Today she specializes in the anthropology of Latin America, primarily the Andes, focuses on the arts, and has a strong interest in language and multilingualism. Her graduate studies included classes in Quechua, an indigenous Andean language spoken by about 10 million people including the Kallawaya, who live in northwestern Bolivia.
In the spring, when a curator at the Smithsonian Center for Folklife and Cultural Heritage contacted her to see if she would serve as a translator and facilitator for the Kallawaya, she jumped at the chance to help.
Femenías learned that six Kallawaya people would be traveling from Bolivia to participate in this year’s Folklife Festival, which celebrates the diversity of cultural traditions around the world. She recruited Fuentes and Tristan, who are bilingual in Spanish and English, to help the four men and two women, most of whom speak Spanish in addition to Quechua and Kallawaya.
“Interpretation involved not only translation between visitors and participants but also conversing extensively with the Kallawaya participants, especially early each day to find out what they would be doing that particular day,” says Femenías. “Every day they created a ceremony especially for the festival visitors dedicated to different people and places.”
The students had to learn the cultural information for these ceremonies and clearly explain it to the festival visitors.
Ciletti was assigned to the tent next door to the Kallawaya’s dedicated to those who speak Koro, an endangered language in India. She also did some cultural interpretation, explaining elements of Koro culture to visitors.
|Alejandro Tristan, center, with two of the Kallawaya women.
Tristan said he jumped at the opportunity to learn from the Kallawaya.
“I was able to be part of the Kallawayan ceremonies, rituals, and blessings, all of which were new to me,” he explains. “After learning about them, I was able to answer many more questions from visitors about the ceremonies and the offerings that were part of them.”
He said he learned a lot from the Kallawaya and their efforts to preserve their culture.
“The most important thing they are fighting for is to preserve their language,” he says. “Their tradition of passing their dialect, Kallawayan, to their offspring that is unique because it is something that can only be passed from parent to child.”
Fuentes said she learned a lot from her experience as well.

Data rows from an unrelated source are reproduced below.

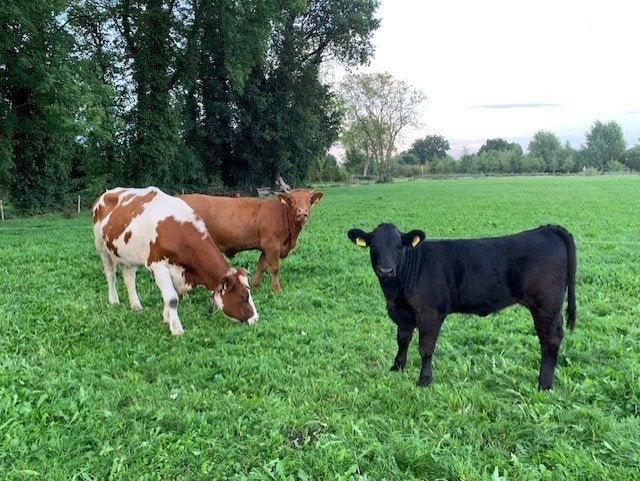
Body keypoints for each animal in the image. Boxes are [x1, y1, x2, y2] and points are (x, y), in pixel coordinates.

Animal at [92, 187, 258, 335]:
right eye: (243, 297)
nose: (256, 319)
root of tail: (106, 193)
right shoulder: (158, 265)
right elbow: (172, 298)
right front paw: (177, 329)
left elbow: (170, 295)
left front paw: (167, 319)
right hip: (101, 248)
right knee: (110, 275)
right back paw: (114, 300)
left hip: (127, 254)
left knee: (129, 279)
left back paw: (136, 305)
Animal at [180, 186, 323, 292]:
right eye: (292, 201)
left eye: (309, 200)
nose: (302, 212)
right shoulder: (273, 245)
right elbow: (274, 268)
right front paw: (277, 290)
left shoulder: (266, 247)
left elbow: (261, 266)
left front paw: (254, 285)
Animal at [347, 223, 576, 390]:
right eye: (374, 247)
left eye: (398, 246)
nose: (386, 270)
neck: (395, 293)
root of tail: (547, 229)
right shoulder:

“I learned how hard working and determined the festival organizers are to promote awareness in preserving language and culture to the public,” she says. “I also learned just how rewarding the experience of volunteering is and how loving and kind the Kallawaya and everyone I worked with are.”
Femenías witnessed her students connect to and learn things that can’t be taught in the classroom.
“The opportunity to learn not only about the broad strokes of Kallawaya ceremonies, healing, and weaving, but also to get to know each person somewhat was a rewarding experience for them,” she says.